Supplied information:

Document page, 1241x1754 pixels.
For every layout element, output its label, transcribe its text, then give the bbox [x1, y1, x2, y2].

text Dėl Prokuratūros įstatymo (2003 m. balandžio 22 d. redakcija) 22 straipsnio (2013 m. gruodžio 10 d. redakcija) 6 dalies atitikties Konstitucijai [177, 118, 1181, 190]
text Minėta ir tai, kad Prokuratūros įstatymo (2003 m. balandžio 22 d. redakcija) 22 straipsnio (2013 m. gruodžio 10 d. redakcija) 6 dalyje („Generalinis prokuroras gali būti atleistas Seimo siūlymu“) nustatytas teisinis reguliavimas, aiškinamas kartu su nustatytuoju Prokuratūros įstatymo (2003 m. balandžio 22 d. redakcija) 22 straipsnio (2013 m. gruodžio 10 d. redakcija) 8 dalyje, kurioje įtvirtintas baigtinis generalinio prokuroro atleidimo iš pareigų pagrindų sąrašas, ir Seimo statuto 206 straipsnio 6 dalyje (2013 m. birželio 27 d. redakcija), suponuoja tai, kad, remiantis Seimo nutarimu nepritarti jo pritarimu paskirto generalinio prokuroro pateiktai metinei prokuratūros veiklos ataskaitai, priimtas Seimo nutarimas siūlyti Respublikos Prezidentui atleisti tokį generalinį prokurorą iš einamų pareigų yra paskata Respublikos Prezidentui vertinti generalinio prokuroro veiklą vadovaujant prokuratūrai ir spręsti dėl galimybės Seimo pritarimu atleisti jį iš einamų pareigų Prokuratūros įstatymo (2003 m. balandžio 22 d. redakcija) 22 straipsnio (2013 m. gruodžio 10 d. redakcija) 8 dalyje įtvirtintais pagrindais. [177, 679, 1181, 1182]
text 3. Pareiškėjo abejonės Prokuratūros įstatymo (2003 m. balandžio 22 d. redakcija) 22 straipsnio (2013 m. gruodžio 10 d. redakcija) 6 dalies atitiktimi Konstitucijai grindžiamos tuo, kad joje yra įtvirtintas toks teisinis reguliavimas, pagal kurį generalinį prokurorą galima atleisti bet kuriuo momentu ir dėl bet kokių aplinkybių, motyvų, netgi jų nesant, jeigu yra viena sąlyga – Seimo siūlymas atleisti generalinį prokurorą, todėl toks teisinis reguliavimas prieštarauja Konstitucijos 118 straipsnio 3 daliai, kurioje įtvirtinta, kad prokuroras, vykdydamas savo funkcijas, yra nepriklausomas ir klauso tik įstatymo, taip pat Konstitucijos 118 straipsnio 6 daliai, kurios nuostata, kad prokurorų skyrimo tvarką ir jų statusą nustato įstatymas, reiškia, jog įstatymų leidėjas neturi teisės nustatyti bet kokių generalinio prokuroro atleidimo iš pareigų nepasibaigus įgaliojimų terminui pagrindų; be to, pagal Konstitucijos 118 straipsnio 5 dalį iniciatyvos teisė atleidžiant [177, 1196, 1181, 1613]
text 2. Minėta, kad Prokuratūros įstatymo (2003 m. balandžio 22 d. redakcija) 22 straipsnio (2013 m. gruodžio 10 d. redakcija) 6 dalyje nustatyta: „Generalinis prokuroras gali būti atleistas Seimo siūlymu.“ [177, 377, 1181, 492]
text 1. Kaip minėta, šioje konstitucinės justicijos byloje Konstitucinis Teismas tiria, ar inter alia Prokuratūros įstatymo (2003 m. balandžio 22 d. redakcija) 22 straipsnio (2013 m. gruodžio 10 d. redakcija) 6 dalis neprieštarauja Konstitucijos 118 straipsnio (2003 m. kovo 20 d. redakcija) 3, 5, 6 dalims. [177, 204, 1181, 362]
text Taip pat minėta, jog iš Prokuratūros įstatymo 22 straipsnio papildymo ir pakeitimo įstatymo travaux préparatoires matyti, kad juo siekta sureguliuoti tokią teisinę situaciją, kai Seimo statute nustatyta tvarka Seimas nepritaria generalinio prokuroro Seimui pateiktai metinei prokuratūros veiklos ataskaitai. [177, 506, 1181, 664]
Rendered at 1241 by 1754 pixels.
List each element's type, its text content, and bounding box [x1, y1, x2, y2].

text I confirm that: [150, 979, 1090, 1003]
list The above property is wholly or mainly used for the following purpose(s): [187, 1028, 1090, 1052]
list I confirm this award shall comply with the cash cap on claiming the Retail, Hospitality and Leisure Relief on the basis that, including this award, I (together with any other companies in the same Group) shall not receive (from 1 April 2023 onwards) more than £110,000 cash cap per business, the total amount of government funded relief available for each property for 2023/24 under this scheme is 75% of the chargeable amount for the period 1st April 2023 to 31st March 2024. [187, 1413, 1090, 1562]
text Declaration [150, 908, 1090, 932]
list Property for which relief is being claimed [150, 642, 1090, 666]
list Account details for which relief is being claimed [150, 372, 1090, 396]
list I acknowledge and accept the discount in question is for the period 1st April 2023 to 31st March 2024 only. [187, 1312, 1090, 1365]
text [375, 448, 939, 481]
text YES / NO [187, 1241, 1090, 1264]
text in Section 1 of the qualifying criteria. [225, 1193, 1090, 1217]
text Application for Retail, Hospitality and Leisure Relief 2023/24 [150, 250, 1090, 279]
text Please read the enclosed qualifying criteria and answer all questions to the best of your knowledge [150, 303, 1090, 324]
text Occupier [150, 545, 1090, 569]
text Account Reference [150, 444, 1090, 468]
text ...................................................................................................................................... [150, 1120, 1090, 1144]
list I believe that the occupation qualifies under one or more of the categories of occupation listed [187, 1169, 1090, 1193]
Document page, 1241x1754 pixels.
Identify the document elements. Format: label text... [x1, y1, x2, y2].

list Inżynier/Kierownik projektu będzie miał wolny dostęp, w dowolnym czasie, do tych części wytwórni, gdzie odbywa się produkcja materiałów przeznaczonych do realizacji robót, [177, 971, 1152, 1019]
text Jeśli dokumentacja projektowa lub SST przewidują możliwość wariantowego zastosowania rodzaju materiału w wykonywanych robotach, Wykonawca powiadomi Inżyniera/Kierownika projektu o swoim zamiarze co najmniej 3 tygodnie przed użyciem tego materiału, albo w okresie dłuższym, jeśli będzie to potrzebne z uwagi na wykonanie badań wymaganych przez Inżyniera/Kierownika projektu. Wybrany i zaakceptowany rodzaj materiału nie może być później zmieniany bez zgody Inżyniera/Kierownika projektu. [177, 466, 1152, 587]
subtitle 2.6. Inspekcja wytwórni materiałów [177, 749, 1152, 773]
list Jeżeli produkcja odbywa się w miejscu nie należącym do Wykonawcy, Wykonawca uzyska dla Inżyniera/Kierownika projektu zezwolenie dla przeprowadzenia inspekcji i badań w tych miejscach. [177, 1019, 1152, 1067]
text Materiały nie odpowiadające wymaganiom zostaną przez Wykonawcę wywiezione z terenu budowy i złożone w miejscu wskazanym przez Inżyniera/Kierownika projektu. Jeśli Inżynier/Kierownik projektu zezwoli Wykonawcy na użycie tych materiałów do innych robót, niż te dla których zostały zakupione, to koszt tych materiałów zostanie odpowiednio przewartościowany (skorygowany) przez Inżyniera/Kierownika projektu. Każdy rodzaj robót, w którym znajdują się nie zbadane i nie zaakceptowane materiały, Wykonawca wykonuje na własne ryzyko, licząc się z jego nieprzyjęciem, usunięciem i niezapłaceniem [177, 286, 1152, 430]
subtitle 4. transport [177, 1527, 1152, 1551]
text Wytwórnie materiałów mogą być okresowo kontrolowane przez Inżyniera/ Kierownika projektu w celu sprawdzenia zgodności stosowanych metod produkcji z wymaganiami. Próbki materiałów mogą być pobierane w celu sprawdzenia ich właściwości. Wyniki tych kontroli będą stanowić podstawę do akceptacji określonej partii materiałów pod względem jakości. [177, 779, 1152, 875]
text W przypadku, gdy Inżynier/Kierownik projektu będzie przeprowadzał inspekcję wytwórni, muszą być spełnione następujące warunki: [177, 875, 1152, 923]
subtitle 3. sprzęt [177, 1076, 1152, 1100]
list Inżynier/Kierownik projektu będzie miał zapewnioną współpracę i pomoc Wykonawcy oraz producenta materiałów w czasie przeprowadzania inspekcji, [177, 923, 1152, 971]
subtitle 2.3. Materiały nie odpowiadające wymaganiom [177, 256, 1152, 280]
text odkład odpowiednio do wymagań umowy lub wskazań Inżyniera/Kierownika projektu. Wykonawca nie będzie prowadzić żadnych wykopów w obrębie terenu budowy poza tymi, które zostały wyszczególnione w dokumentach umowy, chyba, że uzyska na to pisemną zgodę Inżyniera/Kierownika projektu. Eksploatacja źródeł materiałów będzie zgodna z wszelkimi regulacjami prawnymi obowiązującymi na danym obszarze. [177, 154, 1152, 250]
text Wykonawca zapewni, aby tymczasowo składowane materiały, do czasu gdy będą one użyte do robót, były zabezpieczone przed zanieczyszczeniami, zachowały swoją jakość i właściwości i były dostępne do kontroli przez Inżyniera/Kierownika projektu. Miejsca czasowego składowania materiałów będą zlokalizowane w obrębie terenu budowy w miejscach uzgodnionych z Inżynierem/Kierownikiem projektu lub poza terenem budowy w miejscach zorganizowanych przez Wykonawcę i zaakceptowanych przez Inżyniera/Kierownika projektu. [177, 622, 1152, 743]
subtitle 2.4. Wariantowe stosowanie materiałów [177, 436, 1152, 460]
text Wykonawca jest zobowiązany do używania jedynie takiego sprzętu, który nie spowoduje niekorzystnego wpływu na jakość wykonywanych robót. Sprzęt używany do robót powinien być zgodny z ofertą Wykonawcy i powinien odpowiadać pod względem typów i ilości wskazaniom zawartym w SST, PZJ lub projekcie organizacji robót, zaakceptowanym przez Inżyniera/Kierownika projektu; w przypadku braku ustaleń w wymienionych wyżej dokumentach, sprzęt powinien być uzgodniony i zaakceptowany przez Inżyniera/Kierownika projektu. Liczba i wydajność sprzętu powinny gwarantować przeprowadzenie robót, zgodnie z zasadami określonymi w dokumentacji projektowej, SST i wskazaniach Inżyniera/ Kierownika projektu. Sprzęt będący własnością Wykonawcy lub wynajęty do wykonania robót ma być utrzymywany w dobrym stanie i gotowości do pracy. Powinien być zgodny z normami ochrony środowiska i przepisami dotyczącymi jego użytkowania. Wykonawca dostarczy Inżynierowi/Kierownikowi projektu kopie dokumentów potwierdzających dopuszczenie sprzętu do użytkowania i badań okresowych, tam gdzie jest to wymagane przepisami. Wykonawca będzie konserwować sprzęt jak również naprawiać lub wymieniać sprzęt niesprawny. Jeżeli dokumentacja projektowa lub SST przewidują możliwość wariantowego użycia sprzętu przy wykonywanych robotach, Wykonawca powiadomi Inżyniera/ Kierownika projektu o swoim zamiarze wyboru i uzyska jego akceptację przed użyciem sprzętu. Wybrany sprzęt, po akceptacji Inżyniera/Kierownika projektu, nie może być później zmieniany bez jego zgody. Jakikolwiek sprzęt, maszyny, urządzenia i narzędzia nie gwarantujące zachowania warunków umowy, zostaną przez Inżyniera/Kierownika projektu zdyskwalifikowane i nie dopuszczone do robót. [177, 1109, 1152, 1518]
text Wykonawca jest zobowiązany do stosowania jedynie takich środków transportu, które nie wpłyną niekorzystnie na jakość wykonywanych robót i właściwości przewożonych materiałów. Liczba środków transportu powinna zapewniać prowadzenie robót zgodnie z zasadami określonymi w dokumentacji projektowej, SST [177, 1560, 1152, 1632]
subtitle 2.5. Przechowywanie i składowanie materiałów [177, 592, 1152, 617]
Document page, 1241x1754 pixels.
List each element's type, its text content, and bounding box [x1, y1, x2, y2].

Written request: Please give the lines from the start of the listing through the line that contains "For every layout" as a JSON list of strings, one per line, leaving out blank lines.

Task result:
[
  "Document page, 1241x1754 pixels.",
  "For every layout element, output its label, transcribe its text, then give the bbox [x1, y1, x2, y2]."
]